REQUIREMENT 1:
Answer these from the Whirlpool plant article, one line each:
(a) How large is the new factory, in square feet?
(b) On what holiday did groundbreaking take place?
(c) What share of Whirlpool's U.S. production is now exported?
REQUIREMENT 2:
Pull out the passage of the Whirlpool plant article that begins at the words "An employee open" and stops after "Commerce John Bryson.", copying it word for word.
REQUIREMENT 3:
Extend the Whirlpool plant article past its final sentence with a few more paragraphs in the same news style.

TEXT PROVIDED:
- Opening Delimiter -
In the spirited words of Whirlpool Cleveland Division Plant Leader Dicky Walters who emceed the midday ceremony, the sparkling 1-million-square-foot factory represents “the world’s newest, largest, most innovative, soon-to-be LEED-Certified premium cooking facility in the world.”
The festive occasion, replete with two keynote addresses and several government accolades, came in the aftermath of a string of highlights in the plant’s short history: the Whirlpool public announcement of its decision to rebuild in Cleveland on Labor Day 2010, groundbreaking on Veterans Day three months later, a community and employee dedication on March 5, 2012, the official launch of production on March 19, and now Tuesday’s eagerly anticipated ribbon cutting.
An employee open house is scheduled for June.
Anchoring the slate of celebratory addresses before a crowd of more than 100 local, state and federal government representatives, community leaders and a variety of Whirlpool employees was a presentation by Jeff M. Fettig, chairman and CEO of Whirlpool Corporation who also introduced the day’s guest speaker from Washington, D.C., U.S. Secretary of Commerce John Bryson.
Fettig, who made his second trip to Cleveland in a month from Whirlpool Corporation headquarters in Benton Harbor, Mich., said the most common three questions he has received in the past two years since Whirlpool unveiled its plans to build anew in Bradley County include: Why invest in America? Why invest in premium cooking? Why invest in Cleveland, Tenn?
“We believe in this country,” Fettig declared. “We’ve been investing in America for 101 years. We think that manufacturing in the U.S. can absolutely provide the best cost, the best quality and the most innovative products for this large market that we serve.”
Fettig supported his claim with numbers. Currently, more than 82 percent of the products Whirlpool makes in the U.S. are sold in America. Also, more than 12 percent of Whirlpool production in the U.S. is now exported.
The 31-year Whirlpool employee, who has led the corporation since 2004, said the company spends more than $7.4 billion to operate its nine U.S. plants, while providing jobs to 15,000 manufacturing workers. Whirlpool spends more than $10 million per year training its U.S. employees.
“We think we have the best workforce in the appliance industry,” Fettig stressed.
He also pointed to the Whirlpool commitment to American jobs.
“We are proud to have more U.S. manufacturing employees than all of our major competitors combined and today’s ceremony further signifies Whirlpool Corporation’s confidence in the Cleveland, Tennessee, workforce and in U.S. manufacturing in general,” the corporate executive stressed. “The advanced production here supports the growth of our premium cooking products business which includes some of the most innovative ranges, ovens and cooktops offered in the marketplace.”
The Whirlpool decision to invest in premium cooking comes at a time when the housing market and home remodeling — both of which directly impact the appliance industry — are at recession levels based on product demand, Fettig explained. However, the company’s cooking category has designed new innovations that have readied the company for rapid growth.
“When you see them (appliance products), you say ‘WOW,’” the CEO stressed. “When you use them, you say ‘WOW.’ And when you keep them because of the high quality, you say ‘WOW.’ I was overwhelmed by our innovation in cooking.”
- Closing Delimiter -
GIVEN DATA:
- Opening Delimiter -
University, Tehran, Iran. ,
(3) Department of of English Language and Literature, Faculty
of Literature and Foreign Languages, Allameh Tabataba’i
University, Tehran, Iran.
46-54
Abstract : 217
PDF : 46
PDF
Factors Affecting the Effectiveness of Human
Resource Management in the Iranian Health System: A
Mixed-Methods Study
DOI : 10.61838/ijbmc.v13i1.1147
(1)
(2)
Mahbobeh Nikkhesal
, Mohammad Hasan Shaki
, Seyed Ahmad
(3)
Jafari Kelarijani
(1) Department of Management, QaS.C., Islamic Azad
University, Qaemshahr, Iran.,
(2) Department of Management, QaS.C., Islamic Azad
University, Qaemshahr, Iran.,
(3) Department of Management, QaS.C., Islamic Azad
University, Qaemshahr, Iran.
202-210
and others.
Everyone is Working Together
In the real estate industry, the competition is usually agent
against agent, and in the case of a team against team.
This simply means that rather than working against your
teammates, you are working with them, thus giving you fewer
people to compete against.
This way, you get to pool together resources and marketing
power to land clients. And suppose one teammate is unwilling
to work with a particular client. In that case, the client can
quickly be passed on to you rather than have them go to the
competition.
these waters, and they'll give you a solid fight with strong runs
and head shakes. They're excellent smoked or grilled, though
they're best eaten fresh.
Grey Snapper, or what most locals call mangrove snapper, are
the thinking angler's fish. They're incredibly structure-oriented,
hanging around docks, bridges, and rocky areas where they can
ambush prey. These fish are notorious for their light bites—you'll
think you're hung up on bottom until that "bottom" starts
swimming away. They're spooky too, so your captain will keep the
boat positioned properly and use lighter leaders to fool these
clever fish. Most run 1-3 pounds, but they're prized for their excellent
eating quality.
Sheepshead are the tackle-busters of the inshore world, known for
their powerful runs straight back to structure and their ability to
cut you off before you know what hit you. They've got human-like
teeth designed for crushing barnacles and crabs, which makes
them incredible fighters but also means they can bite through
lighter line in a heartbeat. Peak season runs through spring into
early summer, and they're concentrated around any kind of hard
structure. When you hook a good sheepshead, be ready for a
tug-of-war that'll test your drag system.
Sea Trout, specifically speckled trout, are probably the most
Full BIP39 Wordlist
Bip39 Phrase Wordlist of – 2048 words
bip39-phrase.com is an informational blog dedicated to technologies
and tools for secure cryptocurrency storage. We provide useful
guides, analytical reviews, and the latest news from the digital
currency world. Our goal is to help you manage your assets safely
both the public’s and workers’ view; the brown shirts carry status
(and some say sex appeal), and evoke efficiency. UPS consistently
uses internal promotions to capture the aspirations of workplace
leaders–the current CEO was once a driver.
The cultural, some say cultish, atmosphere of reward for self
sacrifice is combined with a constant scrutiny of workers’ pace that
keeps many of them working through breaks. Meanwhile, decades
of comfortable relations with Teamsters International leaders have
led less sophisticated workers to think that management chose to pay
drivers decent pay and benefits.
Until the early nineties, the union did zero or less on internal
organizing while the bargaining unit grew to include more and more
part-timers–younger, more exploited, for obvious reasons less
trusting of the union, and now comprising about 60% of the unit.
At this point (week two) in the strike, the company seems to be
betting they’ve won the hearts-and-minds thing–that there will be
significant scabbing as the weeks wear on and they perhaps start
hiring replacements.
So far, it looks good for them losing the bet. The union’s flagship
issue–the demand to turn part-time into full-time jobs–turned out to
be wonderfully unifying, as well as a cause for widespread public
- Closing Delimiter -
EXPECTED ANSWER 1:
(a) 1 million square feet
(b) Veterans Day
(c) More than 12 percent

EXPECTED ANSWER 2:
An employee open house is scheduled for June.
Anchoring the slate of celebratory addresses before a crowd of more than 100 local, state and federal government representatives, community leaders and a variety of Whirlpool employees was a presentation by Jeff M. Fettig, chairman and CEO of Whirlpool Corporation who also introduced the day’s guest speaker from Washington, D.C., U.S. Secretary of Commerce John Bryson.

EXPECTED ANSWER 3:
This pointed to the need to build a new factory and to invest heavily in its efficiency, productivity and in its energy- and environment friendly design, as evidenced by the coming LEED Certification at the Gold Level, Fettig cited.
He said Tennessee is home to a legacy of cooking and Cleveland has served as the kitchen leader, dating back to 1879 when Hardwick Stove Company began producing wood-burning, pot-bellied stoves. Hardwick Stove was located in the manufacturing building now known as Plant 2 on the existing Whirlpool Cleveland campus.
“When we looked at this, we did our due diligence,” Fettig said. “We looked at different sites. We looked at different countries. We looked at different factors. It all boiled down to, ‘Where could we be most competitive, where could we have the highest quality workforce to make great products and where could we have the support we needed to do it in such a short period of time.”
He added, “Without a doubt, it was Cleveland, Tennessee.”
Fettig credited the local workforce, the community commitment to Whirlpool, the tremendous sales and strong partnerships with municipal, county and state governments.
“This (the new plant) is the fastest ‘decision to production’ I have ever seen in U.S. manufacturing,” Fettig stressed.
The Whirlpool board chairman admitted he gets those questions less now that others have seen the plant, its current operation and its potential for the future.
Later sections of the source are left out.